In response to the committee request to define "embryo", Prof. Edwards said variously:
"[Y]ou have to define human life and I would not like to do that ... I would say that most scientists I know would be very unwilling to define too hard because we understand what we are doing and I can understand what all my colleagues are doing in the advance of research. I am not trying to be unhelpful ... I think the answer is to make your own definition."
This sort of evasive, hazy and self-serving approach would be unacceptable in any other professional field. Imagine a reconnaissance officer who would observe an enemy position and report back: "Well, I wouldn't want to say what type of things I saw ... most of us reconnaissance officers don't like to describe too clearly what we see, we just know instinctively ... I think we should just make it up as we feel." Imagine the general's anger and the subsequent court-martial!

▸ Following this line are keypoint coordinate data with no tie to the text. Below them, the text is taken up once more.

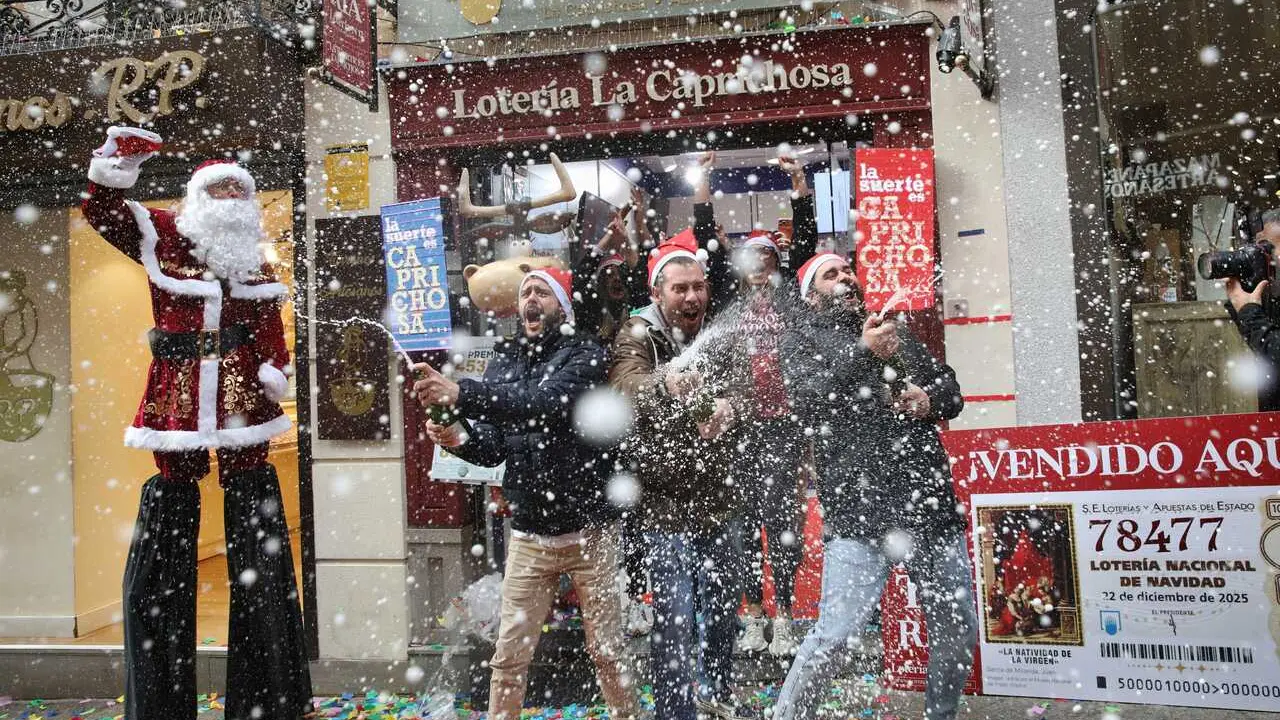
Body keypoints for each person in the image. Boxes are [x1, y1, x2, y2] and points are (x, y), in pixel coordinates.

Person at [81, 126, 311, 720]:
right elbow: (103, 212)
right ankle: (162, 693)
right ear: (200, 196)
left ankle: (265, 692)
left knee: (250, 490)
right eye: (220, 189)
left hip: (239, 390)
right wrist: (118, 161)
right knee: (173, 488)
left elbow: (267, 325)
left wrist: (275, 367)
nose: (230, 200)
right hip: (178, 389)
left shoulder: (252, 260)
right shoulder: (164, 233)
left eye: (239, 191)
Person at [412, 267, 639, 720]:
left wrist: (461, 393)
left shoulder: (587, 353)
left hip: (591, 533)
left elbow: (545, 404)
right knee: (509, 656)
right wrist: (457, 436)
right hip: (530, 534)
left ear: (562, 306)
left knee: (607, 652)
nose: (531, 300)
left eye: (542, 292)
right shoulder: (504, 360)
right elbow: (493, 446)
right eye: (525, 293)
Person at [773, 253, 976, 720]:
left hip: (926, 504)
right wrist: (864, 352)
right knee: (835, 637)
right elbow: (810, 402)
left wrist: (928, 399)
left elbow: (951, 390)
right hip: (858, 512)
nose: (845, 277)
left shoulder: (892, 330)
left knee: (957, 628)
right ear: (811, 296)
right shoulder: (802, 341)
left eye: (847, 270)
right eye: (830, 274)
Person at [608, 230, 747, 720]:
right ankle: (675, 712)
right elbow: (625, 387)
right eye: (680, 288)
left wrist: (731, 407)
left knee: (724, 611)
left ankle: (716, 694)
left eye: (698, 287)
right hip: (663, 504)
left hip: (719, 498)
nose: (692, 297)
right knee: (677, 618)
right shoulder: (637, 333)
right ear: (657, 293)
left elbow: (746, 389)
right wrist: (664, 383)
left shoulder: (721, 332)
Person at [726, 152, 816, 657]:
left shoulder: (791, 302)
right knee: (742, 523)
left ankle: (783, 615)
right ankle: (753, 614)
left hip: (783, 426)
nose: (760, 266)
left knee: (781, 523)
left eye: (768, 259)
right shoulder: (731, 306)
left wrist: (798, 183)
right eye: (752, 260)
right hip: (742, 427)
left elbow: (804, 246)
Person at [1225, 208, 1280, 411]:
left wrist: (1249, 313)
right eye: (1261, 248)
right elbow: (1266, 349)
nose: (1266, 256)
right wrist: (1242, 299)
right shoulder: (1273, 297)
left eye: (1269, 248)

Yet the committee - dominated by some of parliament's most notorious anti-lifers - agreed with Prof. Edwards's approach, which is now reflected in the Human Fertilisation and Embryology Bill! Indeed, this approach is a stock-in-trade tactic of the anti-life movement. Among other times, this tactic was successfully deployed in the 1992 Planned Parenthood v Casey case; against SPUC's court challenge on the morning-after pill; and more recently by Barack Obama.
Returning to Prof. Edwards, he is both a deeply disturbing and deeply unimpressive promoter of unethical science, and deserves no honour.